** Opening Data supplied block **
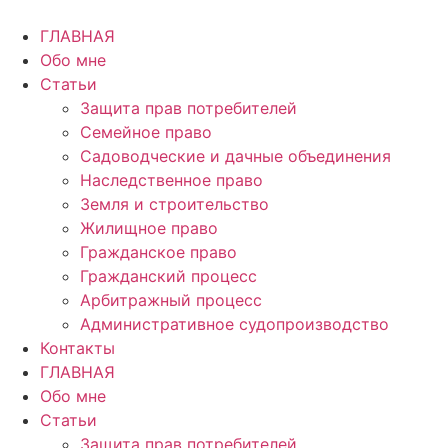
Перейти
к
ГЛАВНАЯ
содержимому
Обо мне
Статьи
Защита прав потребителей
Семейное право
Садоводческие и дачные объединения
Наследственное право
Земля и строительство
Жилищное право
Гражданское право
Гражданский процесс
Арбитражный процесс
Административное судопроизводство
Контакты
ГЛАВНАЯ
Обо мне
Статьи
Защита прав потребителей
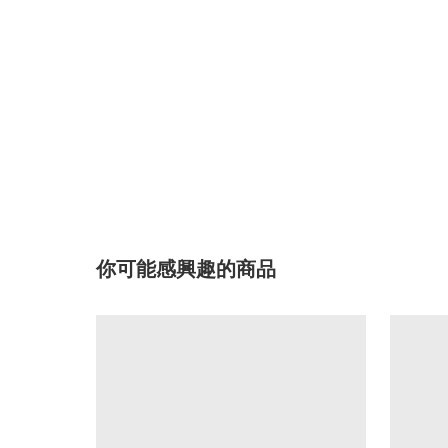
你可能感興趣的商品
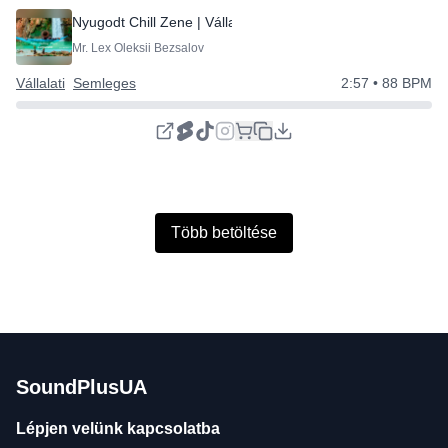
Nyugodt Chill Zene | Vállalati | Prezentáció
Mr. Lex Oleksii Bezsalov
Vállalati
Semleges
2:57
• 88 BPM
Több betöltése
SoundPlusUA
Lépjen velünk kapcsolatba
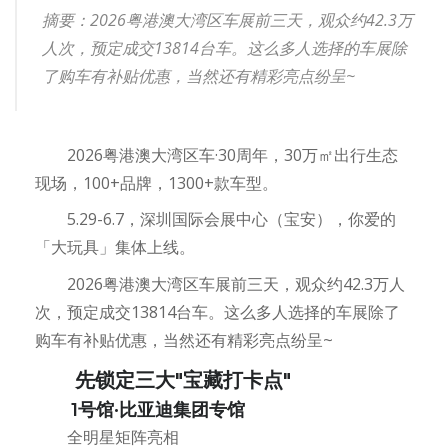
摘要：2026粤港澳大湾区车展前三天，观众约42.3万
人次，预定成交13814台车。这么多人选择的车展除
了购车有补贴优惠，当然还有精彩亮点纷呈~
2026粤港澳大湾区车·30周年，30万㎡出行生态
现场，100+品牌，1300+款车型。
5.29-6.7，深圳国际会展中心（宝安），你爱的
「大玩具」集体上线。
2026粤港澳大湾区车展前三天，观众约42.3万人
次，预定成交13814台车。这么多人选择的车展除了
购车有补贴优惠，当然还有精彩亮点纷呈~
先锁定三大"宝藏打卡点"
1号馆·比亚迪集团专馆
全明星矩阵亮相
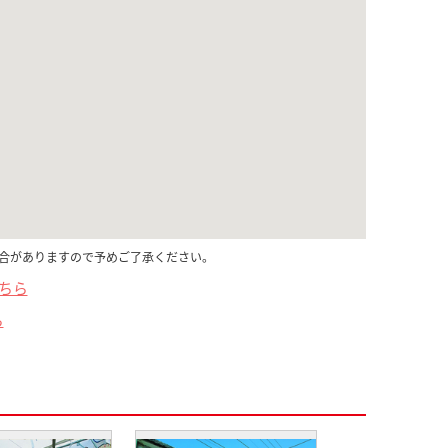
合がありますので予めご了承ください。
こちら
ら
** Closing Data supplied block **
** Opening Data supplied block **
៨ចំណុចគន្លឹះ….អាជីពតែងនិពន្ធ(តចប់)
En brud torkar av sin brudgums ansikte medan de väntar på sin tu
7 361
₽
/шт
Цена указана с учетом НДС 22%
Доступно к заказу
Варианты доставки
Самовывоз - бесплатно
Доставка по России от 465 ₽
** Closing Data supplied block **
** Opening Data supplied block **
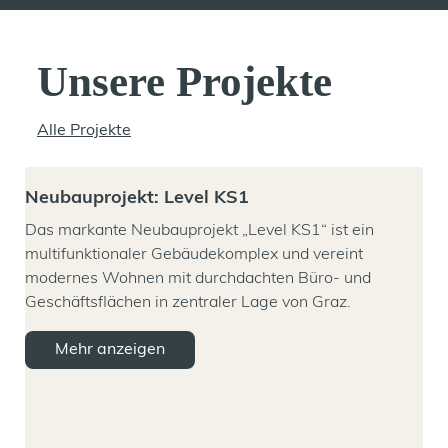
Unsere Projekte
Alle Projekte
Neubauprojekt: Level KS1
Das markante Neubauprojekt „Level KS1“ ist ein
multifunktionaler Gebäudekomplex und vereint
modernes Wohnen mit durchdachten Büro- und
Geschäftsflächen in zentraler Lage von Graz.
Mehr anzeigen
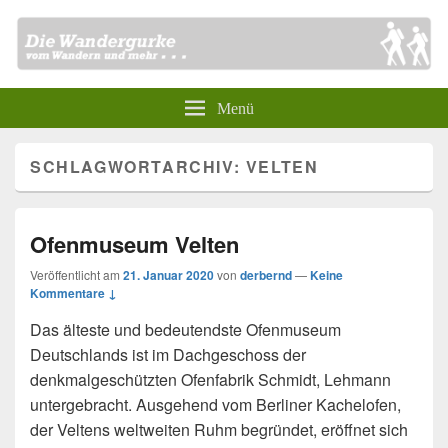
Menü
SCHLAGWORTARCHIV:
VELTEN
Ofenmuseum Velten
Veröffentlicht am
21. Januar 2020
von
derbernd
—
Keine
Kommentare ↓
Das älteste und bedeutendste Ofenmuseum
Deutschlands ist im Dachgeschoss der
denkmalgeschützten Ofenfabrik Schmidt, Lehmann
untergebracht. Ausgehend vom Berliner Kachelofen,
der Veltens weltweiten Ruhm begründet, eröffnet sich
** Closing Data supplied block **
In the entries, starting at the line containing "Unsere Projekte" and ending at the line containing "Mehr anzeigen", swap "Graz" for "Linz". Write out those lines again with nothing else changed.

Unsere Projekte
Alle Projekte
Neubauprojekt: Level KS1
Das markante Neubauprojekt „Level KS1“ ist ein
multifunktionaler Gebäudekomplex und vereint
modernes Wohnen mit durchdachten Büro- und
Geschäftsflächen in zentraler Lage von Linz.
Mehr anzeigen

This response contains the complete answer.